Sale of Premises

Sale of Premises

As well as working as an employee, Abbie also owns a private business (as a sole trader) that offers tax consulting services for clients. She had a friend called Peter who ran a clothing store (as a sole trader). Peter’s business owned the retail store premises, as well as the land it was located on. Two years ago, Peter’s store was struggling to make money. As a result, Abbie’s business lent Peter’s business $200,000 at 5% annual interest.

However, a year after the loan was made, it became clear that the business could not repay the loan. As a result, Abbie and Peter came to an agreement: in exchange for Abbie’s business forgiving the debt, Abbie’s business would take a 40% interest in the land that the premises were located on.
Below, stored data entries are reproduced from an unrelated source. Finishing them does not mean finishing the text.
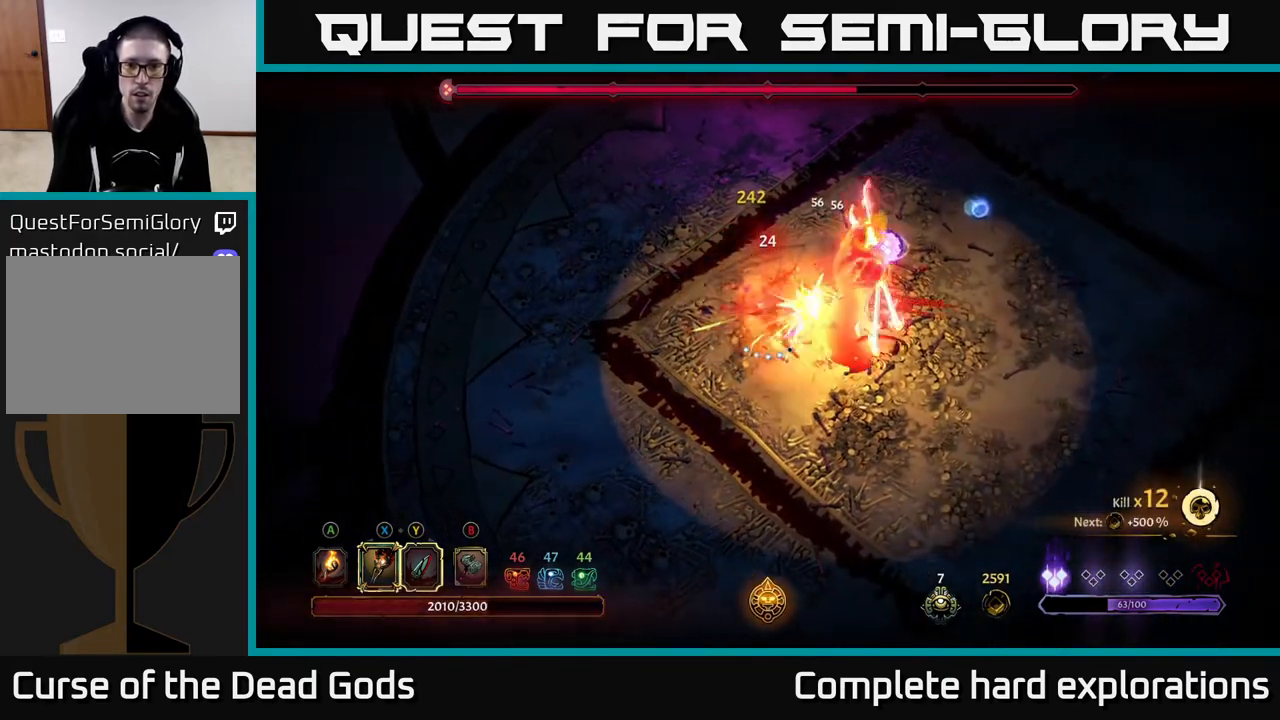
{"buttons": [], "left_stick": "center", "right_stick": "center", "events": [[33, "X", "down"], [167, "X", "up"], [283, "Y", "down"], [383, "Y", "up"], [433, "left_stick", "center"]]}
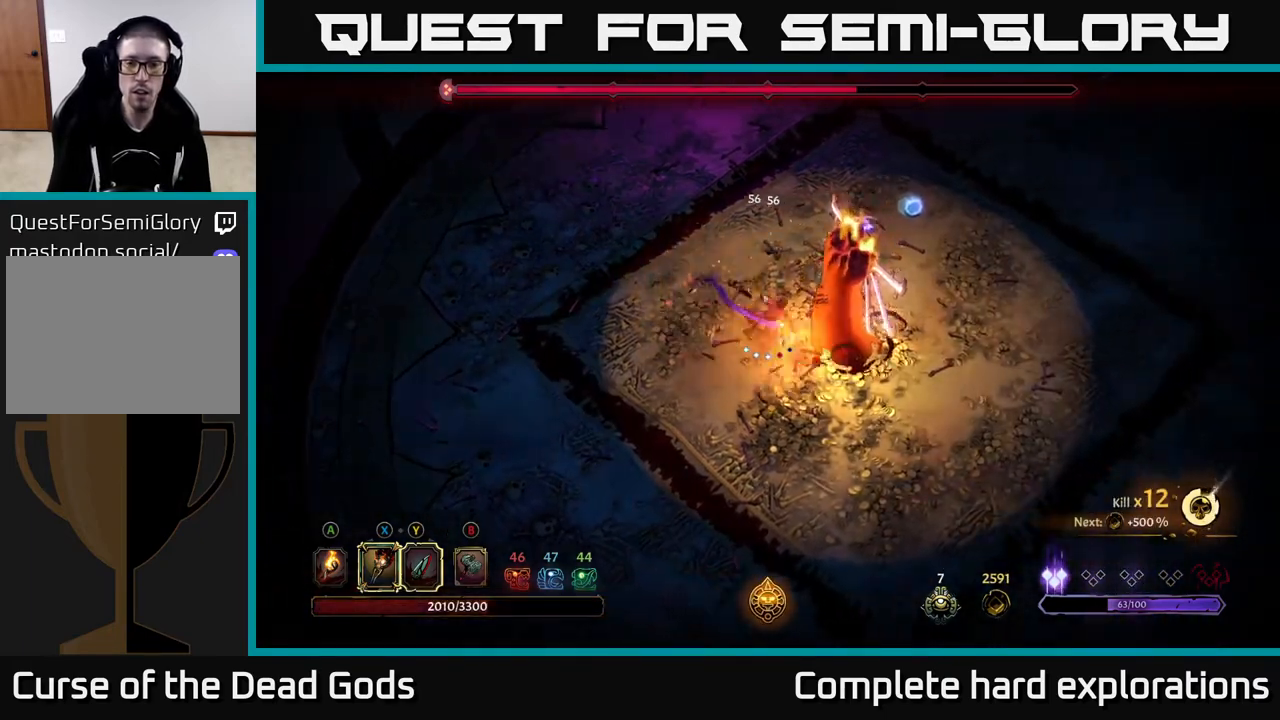
{"buttons": [], "left_stick": "up", "right_stick": "center", "events": [[350, "left_stick", "up"]]}
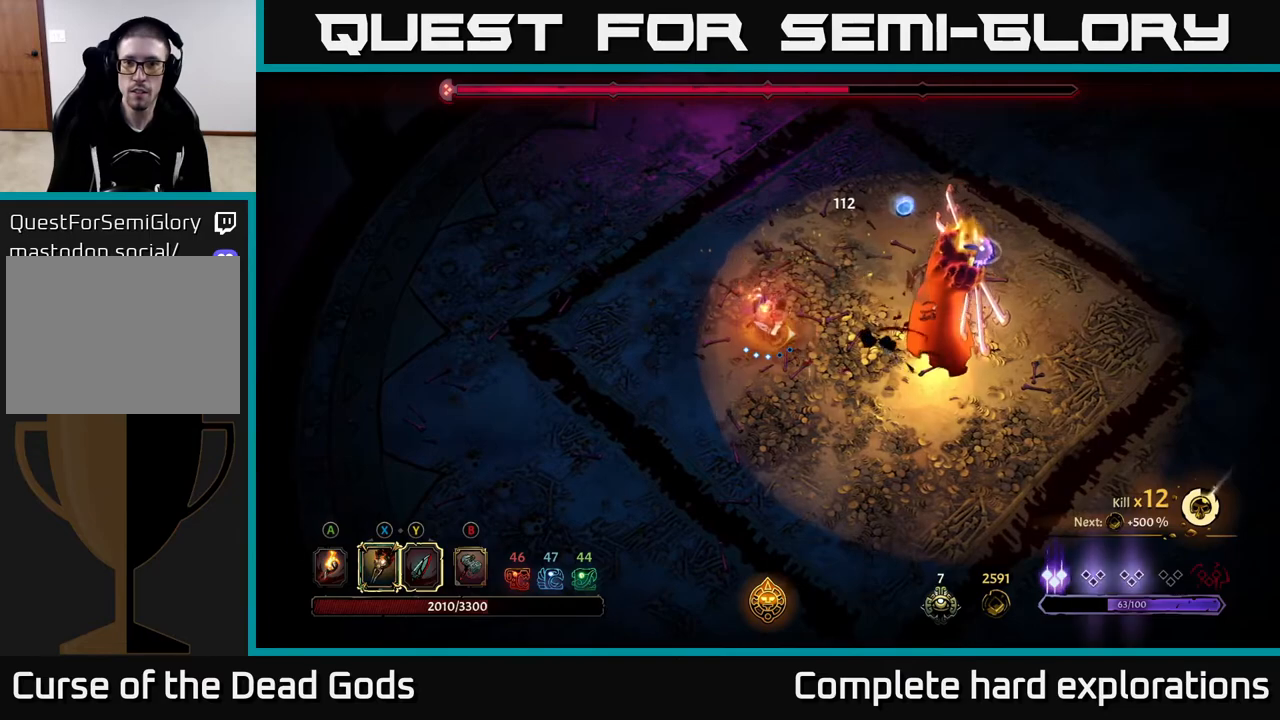
{"buttons": [], "left_stick": "up-right", "right_stick": "center", "events": [[17, "left_stick", "up-right"]]}
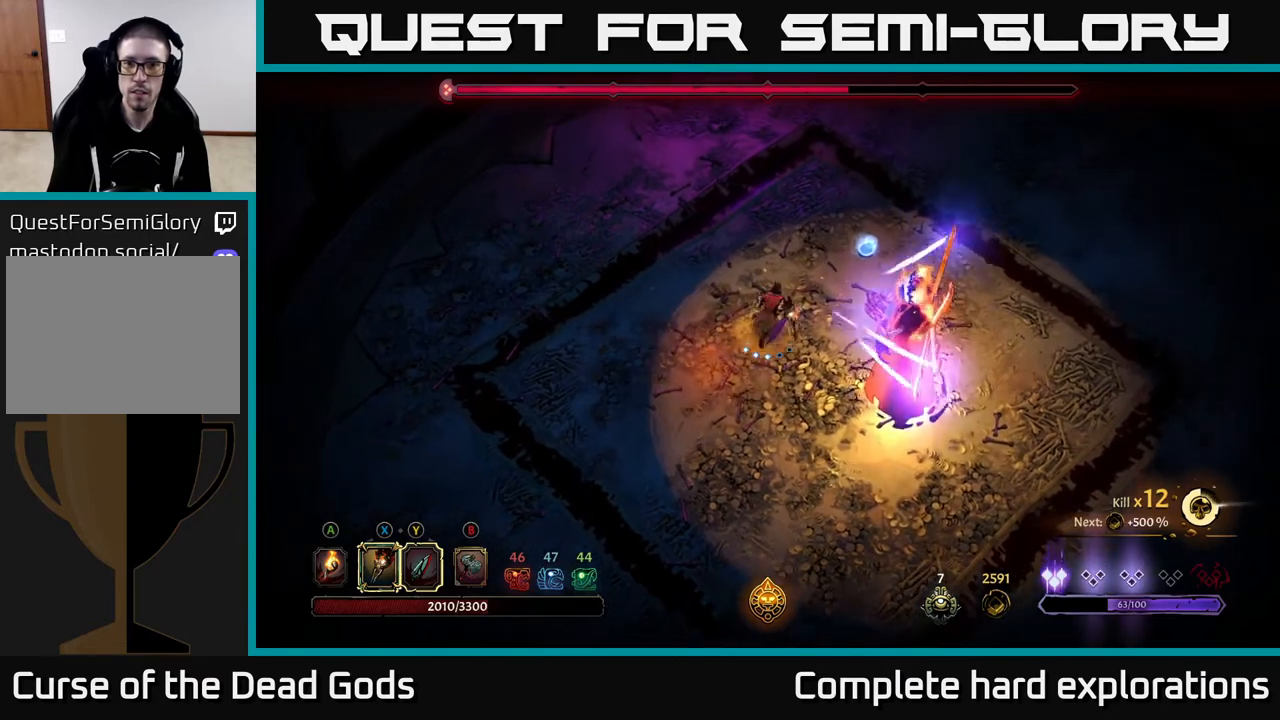
{"buttons": [], "left_stick": "right", "right_stick": "center", "events": [[450, "left_stick", "right"]]}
This agreement also made it clear that the land would be sold in the near future. Consequently, the shop was demolished. Also, council plans were obtained to build an 8-storey apartment. This involved Abbie’s and Peter’s businesses paying a collective total of $40,000 for architect, lawyer and local council fees. The land was then sold to a developer for $1 million through a real estate agent.

Abbie’s Investment Property

Abbie purchased an apartment on 1 March 2005, for $300,000, and paid stamp duty of $15,000. She moved into it immediately. On 1 March 2015, Abbie bought herself a house. She immediately moved into it and, thereafter, treated it as her main residence. From this time (1 March 2015), Abbie rented out her original apartment to a tenant. Its market value at the time was $500,000. In March 2018, with regards the apartment, Abbie paid $2,000 for repairing recently broken windows and $30,000 for renovating the kitchen. Abbie sold the apartment on 1 March 2021 for $650,000.
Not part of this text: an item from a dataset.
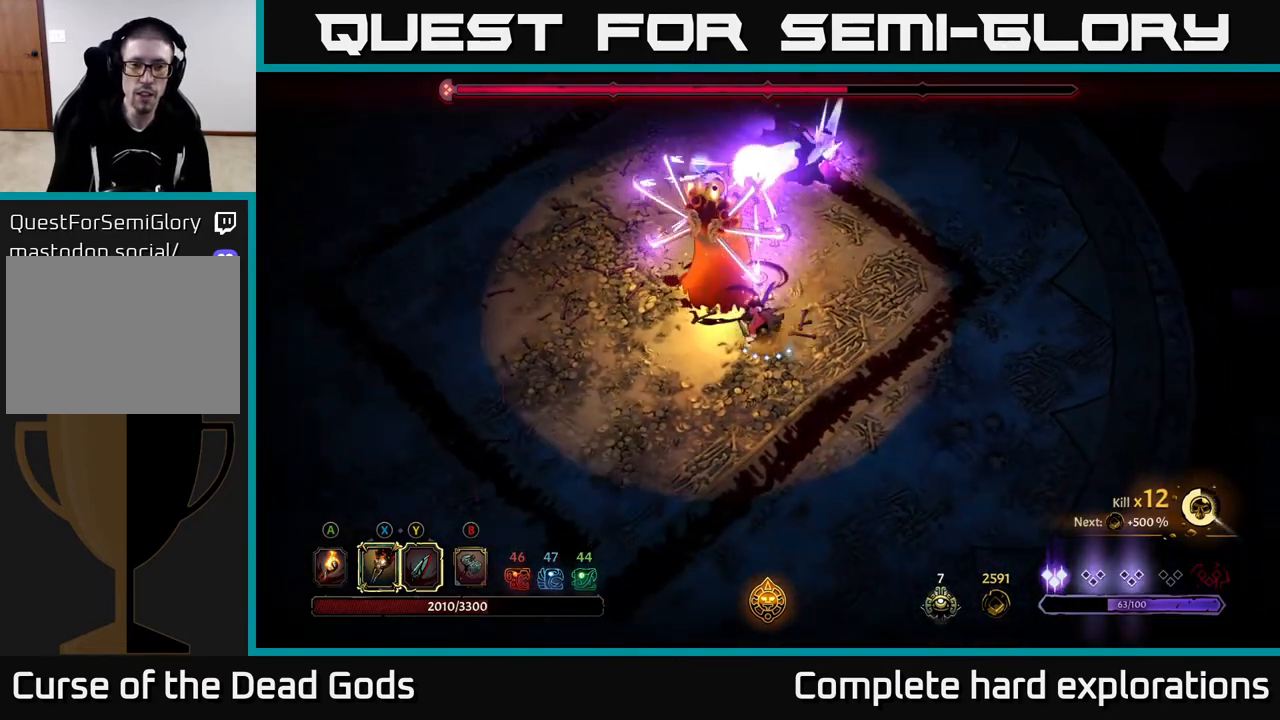
{"buttons": ["Y"], "left_stick": "up-left", "right_stick": "center", "events": [[133, "Y", "down"], [150, "left_stick", "left"], [483, "left_stick", "up-left"]]}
Abbie had paid $15,000 in council rates for the period 1 March 2005 up till 1 March 2015, and $6,000 for the period 1 March 2015 to 1 March 2021.

Required: For Abbie, consider the effect on her assessable income for all five (5) receipts as follows:

  1. Discuss whether Abbie’s receipt of her share of the proceeds from the sale of the land constituted ordinary income (5 marks).
  2. Discuss the CGT consequences of the sale of Abbie’s apartment (6 marks).
  3. Assume for Abbie’s apartment that the facts are different: she rented out the apartment from purchase (1 March 2005) till 1 March 2015, and then lived in it from 1 March 2015 until the time she sold it on 1 March 2021 (from the time she lived in it she treated it as her sole main residence for tax purposes). What difference would this make to the CGT consequences regarding Abbie’s apartment (4 marks)?